==== Provided records ====

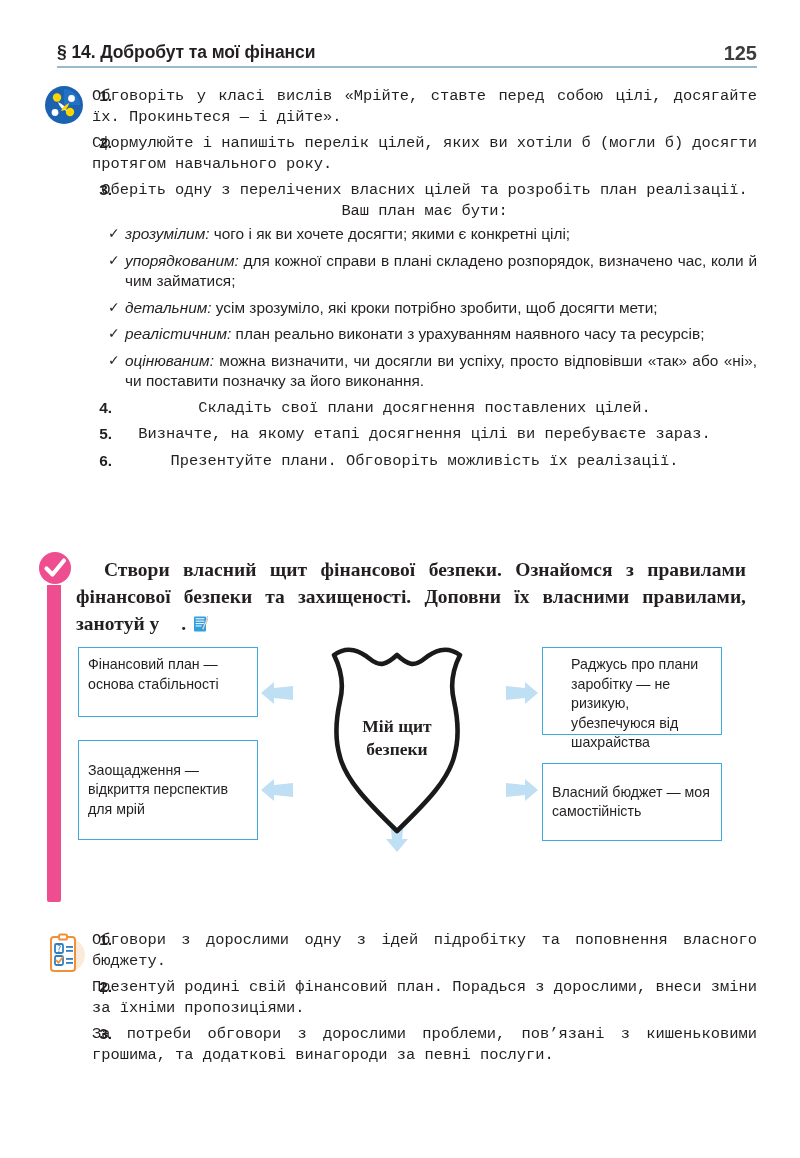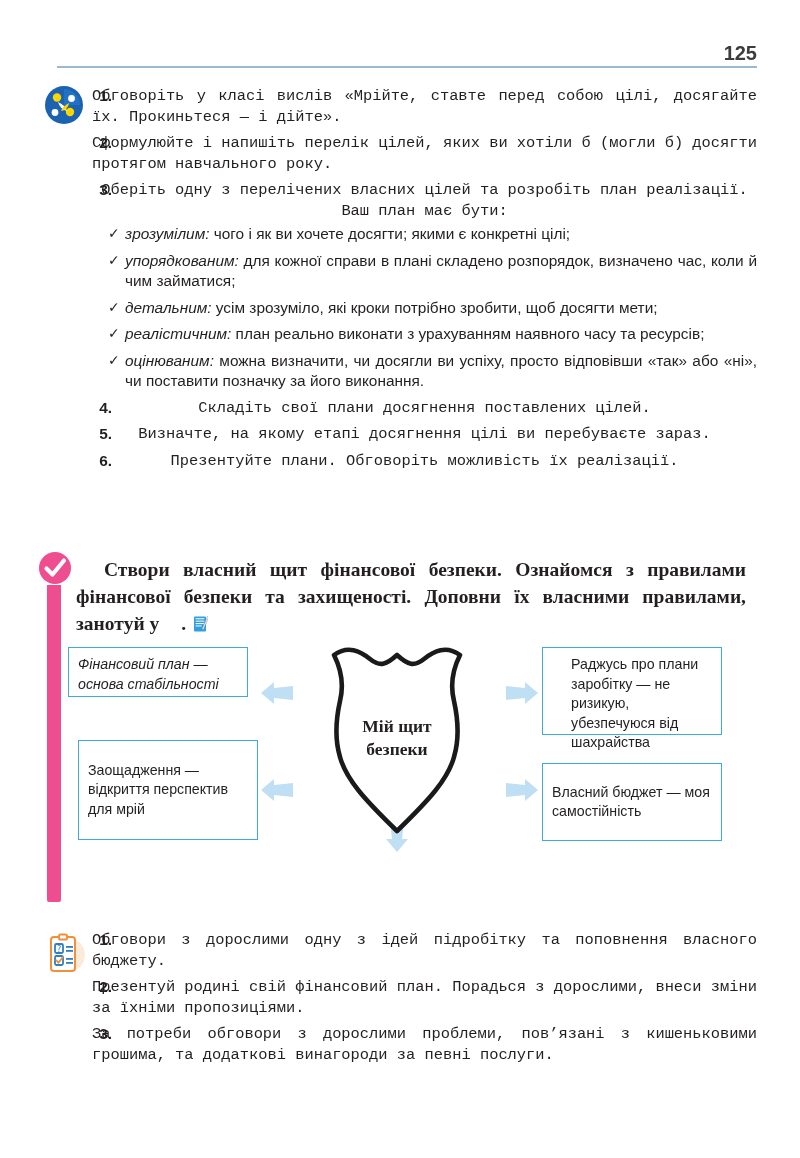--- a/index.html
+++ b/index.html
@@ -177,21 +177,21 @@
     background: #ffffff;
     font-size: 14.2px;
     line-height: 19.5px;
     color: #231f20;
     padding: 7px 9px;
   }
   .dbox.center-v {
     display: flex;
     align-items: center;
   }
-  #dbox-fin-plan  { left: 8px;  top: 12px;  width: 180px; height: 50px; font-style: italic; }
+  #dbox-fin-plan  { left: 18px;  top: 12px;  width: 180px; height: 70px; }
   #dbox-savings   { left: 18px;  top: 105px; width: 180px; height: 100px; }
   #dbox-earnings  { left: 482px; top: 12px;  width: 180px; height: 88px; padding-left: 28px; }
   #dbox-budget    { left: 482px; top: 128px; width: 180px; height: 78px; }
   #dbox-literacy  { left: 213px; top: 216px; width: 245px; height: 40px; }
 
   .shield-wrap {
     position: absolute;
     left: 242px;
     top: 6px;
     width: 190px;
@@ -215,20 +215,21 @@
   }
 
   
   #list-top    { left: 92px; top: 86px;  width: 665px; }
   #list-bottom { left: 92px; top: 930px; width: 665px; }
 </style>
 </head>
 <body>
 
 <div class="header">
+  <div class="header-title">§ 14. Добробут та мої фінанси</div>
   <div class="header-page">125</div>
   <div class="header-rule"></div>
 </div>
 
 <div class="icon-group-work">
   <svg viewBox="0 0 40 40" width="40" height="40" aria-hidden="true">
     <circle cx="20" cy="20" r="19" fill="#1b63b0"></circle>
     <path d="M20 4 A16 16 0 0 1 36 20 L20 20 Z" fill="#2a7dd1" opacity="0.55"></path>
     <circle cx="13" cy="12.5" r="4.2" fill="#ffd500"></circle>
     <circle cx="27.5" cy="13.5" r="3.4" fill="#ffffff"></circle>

====
==== Provided records ====

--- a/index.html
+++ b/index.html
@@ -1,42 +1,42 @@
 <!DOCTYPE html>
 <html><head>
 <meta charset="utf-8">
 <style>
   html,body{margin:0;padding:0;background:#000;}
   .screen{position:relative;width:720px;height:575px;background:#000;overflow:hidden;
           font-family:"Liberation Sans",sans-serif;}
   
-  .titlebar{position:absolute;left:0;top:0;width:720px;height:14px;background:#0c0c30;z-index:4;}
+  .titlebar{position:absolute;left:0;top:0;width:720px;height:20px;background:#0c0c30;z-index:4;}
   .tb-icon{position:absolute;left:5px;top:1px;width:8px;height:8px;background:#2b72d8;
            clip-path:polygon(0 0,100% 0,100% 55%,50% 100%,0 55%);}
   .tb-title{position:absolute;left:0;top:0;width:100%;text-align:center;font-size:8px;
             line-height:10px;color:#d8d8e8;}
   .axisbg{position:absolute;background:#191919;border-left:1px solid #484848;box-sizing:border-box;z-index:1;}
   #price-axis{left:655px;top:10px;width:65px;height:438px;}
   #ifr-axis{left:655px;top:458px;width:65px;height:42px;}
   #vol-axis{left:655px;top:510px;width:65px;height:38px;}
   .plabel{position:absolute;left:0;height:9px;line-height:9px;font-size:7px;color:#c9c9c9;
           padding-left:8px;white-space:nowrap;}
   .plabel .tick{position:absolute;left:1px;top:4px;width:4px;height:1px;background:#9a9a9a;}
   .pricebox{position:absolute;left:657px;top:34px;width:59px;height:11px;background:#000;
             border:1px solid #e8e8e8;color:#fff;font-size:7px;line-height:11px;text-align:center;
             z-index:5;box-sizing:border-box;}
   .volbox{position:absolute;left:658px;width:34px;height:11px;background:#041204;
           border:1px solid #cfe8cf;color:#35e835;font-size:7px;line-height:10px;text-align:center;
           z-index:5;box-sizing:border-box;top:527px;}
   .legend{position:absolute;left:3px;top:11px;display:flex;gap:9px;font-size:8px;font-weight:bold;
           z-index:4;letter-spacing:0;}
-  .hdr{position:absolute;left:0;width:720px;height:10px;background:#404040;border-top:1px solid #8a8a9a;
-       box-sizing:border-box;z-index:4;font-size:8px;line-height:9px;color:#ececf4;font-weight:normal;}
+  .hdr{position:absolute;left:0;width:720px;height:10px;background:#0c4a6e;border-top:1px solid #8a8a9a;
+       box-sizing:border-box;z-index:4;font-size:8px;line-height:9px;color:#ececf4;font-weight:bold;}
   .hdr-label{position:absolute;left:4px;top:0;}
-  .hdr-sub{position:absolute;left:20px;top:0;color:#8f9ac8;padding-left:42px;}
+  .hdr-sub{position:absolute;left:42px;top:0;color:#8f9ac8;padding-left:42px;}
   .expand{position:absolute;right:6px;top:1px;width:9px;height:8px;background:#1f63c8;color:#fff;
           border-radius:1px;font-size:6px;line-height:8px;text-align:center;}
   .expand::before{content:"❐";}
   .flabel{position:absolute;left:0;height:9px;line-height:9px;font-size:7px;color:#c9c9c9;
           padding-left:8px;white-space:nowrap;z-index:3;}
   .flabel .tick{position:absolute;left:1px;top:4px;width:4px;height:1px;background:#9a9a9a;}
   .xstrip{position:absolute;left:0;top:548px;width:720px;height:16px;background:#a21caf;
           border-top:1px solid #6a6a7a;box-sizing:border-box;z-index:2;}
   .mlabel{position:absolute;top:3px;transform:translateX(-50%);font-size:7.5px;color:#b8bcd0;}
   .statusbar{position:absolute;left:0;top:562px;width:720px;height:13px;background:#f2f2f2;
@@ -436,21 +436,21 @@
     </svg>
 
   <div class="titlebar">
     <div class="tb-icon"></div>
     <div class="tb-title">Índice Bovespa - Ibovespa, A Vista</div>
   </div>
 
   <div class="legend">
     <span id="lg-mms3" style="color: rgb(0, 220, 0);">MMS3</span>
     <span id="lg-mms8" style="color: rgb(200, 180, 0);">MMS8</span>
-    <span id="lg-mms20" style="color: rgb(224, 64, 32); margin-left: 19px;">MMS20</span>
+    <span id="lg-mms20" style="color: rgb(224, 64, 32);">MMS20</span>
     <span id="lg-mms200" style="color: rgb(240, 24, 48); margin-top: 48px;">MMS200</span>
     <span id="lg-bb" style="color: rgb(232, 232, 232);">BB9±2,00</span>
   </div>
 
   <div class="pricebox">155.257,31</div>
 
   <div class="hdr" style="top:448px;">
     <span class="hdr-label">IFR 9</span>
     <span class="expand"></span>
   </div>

====

Exercise description:
Only the lines containing the string "nowrap" are needed; pull them out of the records.

Response to this task:
           padding-left:8px;white-space:nowrap;}
           padding-left:8px;white-space:nowrap;z-index:3;}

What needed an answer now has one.